A. The majority of my time is spent looking at new deals and doing due diligence— evaluating opportunities and deciding whether they’re good investments or not. There are also opportunities to work with the companies on some level after they’re funded. I’ve been able to observe board meetings, participate in some scientific advisory meetings, and participate in strategy sessions for some portfolio companies, which is really cool.

Q. In what ways did your graduate training prepare you for your current position?

Investing is kind of an individual sport. Even though we work together as a team, each investor has their own investments that they make and they’re responsible for the success of them. That’s not different from graduate school. You have your own project, and yes, you get input from your P.I. and maybe a postdoc in the lab but at the end of the day you’re the one driving it. The other part is that fundamentally what you do in graduate school is take a big question for your thesis project and learn how to break that down into smaller pieces that you can answer over time. That’s kind of what we do with due diligence. We take this big question—Do we want to invest?—and break it down into smaller chunks and go after those pieces. Once we make the investment that’s also really what we’re helping the companies to do: break things down into smaller goals, match it up with a timeline and a budget, and execute on it.

Q. Are there any skills you need in your field that you didn’t acquire in graduate school?

A. I’d say there are two things you need to be able to do that we’re not really trained to do: read financial statements for companies and make capitalization tables. That means looking at the ownership of a company and a list of the shareholders, how many shares they have, and what percentage of the company they own. Those are Excel spreadsheets and they’re not incredibly complex, but they’re a basic part of the job and would be a part of the analyst or associate role at any venture capital firm.

Q. What are the most rewarding aspects of your job?

A. I think what I like most about it is that it gives me incredible breadth in my knowledge base.
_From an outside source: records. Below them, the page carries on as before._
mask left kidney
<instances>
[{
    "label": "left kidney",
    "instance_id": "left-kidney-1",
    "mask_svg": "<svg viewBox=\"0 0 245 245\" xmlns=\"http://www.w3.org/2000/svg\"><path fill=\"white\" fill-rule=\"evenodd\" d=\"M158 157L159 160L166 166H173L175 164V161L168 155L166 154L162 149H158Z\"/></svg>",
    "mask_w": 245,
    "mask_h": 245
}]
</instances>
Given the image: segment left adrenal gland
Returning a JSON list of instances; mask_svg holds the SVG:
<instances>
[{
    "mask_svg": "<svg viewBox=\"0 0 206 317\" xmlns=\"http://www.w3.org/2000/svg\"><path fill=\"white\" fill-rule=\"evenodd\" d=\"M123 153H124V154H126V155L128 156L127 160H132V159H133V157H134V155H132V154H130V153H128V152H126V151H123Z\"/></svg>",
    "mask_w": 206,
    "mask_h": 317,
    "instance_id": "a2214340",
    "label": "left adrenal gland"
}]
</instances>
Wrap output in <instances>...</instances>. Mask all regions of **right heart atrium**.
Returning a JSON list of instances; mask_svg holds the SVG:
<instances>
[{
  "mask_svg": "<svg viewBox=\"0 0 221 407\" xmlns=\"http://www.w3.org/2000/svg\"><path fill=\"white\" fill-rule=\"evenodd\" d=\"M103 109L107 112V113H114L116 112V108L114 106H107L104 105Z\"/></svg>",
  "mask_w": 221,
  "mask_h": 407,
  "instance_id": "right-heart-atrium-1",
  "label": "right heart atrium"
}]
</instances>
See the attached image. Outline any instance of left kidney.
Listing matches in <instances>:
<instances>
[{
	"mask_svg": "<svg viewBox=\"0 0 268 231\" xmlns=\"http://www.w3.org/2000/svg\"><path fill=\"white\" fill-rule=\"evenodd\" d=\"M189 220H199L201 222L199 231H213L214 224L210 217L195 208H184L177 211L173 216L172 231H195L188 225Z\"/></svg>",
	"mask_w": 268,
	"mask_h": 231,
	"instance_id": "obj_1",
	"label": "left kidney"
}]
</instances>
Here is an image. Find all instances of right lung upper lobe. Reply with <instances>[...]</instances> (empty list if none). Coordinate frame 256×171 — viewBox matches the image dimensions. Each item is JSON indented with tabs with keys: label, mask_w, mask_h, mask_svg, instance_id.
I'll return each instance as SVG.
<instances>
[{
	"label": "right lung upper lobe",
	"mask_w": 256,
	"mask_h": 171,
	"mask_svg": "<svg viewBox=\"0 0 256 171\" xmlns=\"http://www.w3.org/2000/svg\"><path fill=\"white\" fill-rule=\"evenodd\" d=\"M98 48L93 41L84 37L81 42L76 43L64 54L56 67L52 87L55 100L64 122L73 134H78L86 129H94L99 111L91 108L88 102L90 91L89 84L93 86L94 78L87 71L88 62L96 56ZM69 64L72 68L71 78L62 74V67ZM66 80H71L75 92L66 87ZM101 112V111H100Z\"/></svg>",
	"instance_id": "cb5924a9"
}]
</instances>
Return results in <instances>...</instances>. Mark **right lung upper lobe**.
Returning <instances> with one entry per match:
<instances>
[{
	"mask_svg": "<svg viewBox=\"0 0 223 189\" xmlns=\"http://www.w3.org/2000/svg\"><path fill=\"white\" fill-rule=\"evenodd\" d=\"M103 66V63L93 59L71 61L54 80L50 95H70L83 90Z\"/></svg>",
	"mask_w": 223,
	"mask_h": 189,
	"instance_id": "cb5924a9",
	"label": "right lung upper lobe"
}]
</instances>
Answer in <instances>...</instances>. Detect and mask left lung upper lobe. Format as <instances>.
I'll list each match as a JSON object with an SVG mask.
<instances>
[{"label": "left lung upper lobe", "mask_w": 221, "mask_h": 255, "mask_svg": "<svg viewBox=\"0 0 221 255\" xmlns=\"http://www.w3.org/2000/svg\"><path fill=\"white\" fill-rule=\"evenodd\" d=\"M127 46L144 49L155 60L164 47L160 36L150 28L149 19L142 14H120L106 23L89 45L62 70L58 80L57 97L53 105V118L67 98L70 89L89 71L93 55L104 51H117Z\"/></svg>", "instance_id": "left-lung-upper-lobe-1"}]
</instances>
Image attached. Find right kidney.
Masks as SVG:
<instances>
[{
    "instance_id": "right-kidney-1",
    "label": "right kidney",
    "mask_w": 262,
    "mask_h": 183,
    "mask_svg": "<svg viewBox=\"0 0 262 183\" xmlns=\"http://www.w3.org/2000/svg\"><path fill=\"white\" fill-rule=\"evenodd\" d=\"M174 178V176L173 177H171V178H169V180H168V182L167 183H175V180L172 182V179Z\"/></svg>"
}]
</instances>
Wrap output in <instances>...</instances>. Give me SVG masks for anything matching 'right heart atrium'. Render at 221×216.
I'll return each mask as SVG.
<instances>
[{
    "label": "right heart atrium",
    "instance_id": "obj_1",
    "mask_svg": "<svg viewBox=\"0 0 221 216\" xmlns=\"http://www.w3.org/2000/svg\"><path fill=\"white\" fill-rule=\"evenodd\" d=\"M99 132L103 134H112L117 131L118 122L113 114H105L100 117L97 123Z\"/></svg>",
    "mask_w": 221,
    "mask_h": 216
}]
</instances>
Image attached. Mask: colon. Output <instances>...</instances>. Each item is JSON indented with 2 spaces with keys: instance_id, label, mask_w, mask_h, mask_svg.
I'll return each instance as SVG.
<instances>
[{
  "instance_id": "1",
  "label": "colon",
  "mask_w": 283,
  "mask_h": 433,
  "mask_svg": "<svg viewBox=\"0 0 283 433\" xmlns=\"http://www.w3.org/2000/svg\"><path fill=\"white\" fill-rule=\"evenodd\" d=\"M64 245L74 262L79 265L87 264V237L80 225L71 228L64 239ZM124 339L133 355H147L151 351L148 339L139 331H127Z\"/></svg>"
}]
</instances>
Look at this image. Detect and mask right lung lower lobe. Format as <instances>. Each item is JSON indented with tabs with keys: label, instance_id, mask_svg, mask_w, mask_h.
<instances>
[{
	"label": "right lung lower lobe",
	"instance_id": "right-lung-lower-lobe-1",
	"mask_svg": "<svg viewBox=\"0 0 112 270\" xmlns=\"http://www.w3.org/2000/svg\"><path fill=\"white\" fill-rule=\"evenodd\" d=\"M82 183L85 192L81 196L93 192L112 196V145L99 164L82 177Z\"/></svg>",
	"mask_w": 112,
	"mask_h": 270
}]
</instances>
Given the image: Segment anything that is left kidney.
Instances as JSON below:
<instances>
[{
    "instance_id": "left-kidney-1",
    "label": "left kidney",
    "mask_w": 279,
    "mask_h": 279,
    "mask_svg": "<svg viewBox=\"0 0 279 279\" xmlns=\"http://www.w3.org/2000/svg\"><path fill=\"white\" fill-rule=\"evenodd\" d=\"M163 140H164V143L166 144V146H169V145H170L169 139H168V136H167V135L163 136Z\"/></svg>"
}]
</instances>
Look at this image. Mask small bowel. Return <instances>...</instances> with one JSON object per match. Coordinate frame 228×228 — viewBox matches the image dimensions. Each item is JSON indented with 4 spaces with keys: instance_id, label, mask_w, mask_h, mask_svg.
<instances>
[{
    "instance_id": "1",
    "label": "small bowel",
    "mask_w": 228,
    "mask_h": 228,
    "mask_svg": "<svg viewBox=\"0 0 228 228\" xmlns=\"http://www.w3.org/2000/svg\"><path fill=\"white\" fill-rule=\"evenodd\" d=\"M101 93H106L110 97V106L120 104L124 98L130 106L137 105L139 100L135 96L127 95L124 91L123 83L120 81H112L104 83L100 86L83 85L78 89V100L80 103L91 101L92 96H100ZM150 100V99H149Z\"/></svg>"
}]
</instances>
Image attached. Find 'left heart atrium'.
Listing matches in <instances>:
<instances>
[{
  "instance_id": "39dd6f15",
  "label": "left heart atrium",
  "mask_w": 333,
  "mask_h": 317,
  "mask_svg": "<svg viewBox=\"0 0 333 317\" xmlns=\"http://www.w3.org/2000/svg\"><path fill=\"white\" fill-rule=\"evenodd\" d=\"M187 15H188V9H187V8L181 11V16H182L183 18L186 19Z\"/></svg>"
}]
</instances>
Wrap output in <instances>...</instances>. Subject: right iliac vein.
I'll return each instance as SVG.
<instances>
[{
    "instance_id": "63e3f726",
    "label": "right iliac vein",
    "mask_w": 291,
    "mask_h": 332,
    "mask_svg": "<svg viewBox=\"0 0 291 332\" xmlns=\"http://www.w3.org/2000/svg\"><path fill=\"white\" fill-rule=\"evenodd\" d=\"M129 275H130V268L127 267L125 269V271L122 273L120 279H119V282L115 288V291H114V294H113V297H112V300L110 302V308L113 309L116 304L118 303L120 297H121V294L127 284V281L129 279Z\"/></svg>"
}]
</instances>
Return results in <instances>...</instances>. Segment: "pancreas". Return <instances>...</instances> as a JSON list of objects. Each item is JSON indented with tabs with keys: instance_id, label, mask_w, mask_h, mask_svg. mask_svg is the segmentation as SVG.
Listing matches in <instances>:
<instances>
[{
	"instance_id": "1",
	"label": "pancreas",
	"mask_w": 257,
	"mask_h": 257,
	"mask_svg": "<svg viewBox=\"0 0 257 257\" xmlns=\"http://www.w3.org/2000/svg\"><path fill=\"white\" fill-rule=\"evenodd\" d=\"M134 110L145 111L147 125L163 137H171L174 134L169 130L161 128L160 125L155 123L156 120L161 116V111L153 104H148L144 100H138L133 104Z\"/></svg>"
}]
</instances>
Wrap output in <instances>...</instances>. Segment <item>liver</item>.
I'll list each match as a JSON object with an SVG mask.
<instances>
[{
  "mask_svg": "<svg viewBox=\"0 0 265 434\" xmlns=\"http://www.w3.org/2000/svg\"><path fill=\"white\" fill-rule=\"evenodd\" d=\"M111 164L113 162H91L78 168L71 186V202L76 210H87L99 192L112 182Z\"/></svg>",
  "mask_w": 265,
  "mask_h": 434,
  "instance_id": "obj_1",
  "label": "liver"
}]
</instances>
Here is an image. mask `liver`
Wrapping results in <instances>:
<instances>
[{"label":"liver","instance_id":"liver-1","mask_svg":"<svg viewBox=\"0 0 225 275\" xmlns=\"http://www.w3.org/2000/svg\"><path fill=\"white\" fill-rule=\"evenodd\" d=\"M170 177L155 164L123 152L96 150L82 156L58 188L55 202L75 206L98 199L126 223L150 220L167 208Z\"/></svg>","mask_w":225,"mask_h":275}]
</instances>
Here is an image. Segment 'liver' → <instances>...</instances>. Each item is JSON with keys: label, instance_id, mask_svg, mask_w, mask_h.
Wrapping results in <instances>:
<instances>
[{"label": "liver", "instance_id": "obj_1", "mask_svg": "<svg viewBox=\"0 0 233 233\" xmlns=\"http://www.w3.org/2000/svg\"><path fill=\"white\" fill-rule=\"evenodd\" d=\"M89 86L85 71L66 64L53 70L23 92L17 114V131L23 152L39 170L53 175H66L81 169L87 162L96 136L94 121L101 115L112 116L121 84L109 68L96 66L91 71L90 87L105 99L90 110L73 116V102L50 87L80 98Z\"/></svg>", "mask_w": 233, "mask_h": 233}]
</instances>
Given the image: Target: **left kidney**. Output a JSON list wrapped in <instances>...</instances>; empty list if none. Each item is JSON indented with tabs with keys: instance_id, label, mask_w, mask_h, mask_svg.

Any given day at Canaan you might interact with average of four companies, so those are opportunities to learn about completely new areas. In graduate school, I spent five years studying one channel. Now I will spend an hour talking to a company about doing bundle payments for health insurance, and then the next hour I’m talking to a company who has new oncolytic virus for ovarian cancer, and the next hour it’s someone with a new kind of nanoparticle delivery for RNAi.

Q. What are the greatest challenges associated with your role?

A. If there is a negative about the job, it’s that sometimes you feel like you’re learning so many things and you’re kind of an inch deep and a mile wide. Something I always prided myself on in grad school was that I was an expert in my area. But you kind of get the best of both worlds in VC because you get this breadth by looking at so many new companies and so many different areas, but then once you make an investment you get to dive deep with these companies.

Q. Many PhD students in the sciences are unable to take advantage of internship opportunities during their graduate training. What other activities would you recommend to those who want to gain exposure to your industry?

A. One thing I highly recommend is to subscribe to Fierce Biotech and Fierce Pharma daily newsletters. Even if you just read headlines and occasionally click on an article, you’ll start to absorb something from it, which is a sense of the macro-environment in the industry. I think that is very important, and it’s something that can be gained pretty easily without too much additional effort.

Q. Do you have any last words of advice for PhD students interested in VC?

A. Find a way to really understand what the job is, because I think it’s really easy to get frustrated with what you’re doing and think that the grass is greener on the other side. I think educating yourself is critical. Explore options for starting your own company or get involved in Yale Entrepreneurial Institute. Try to understand a little bit about the process of starting and operating a company and pay attention to what’s going on in the industry—where the innovations are, what the companies are doing.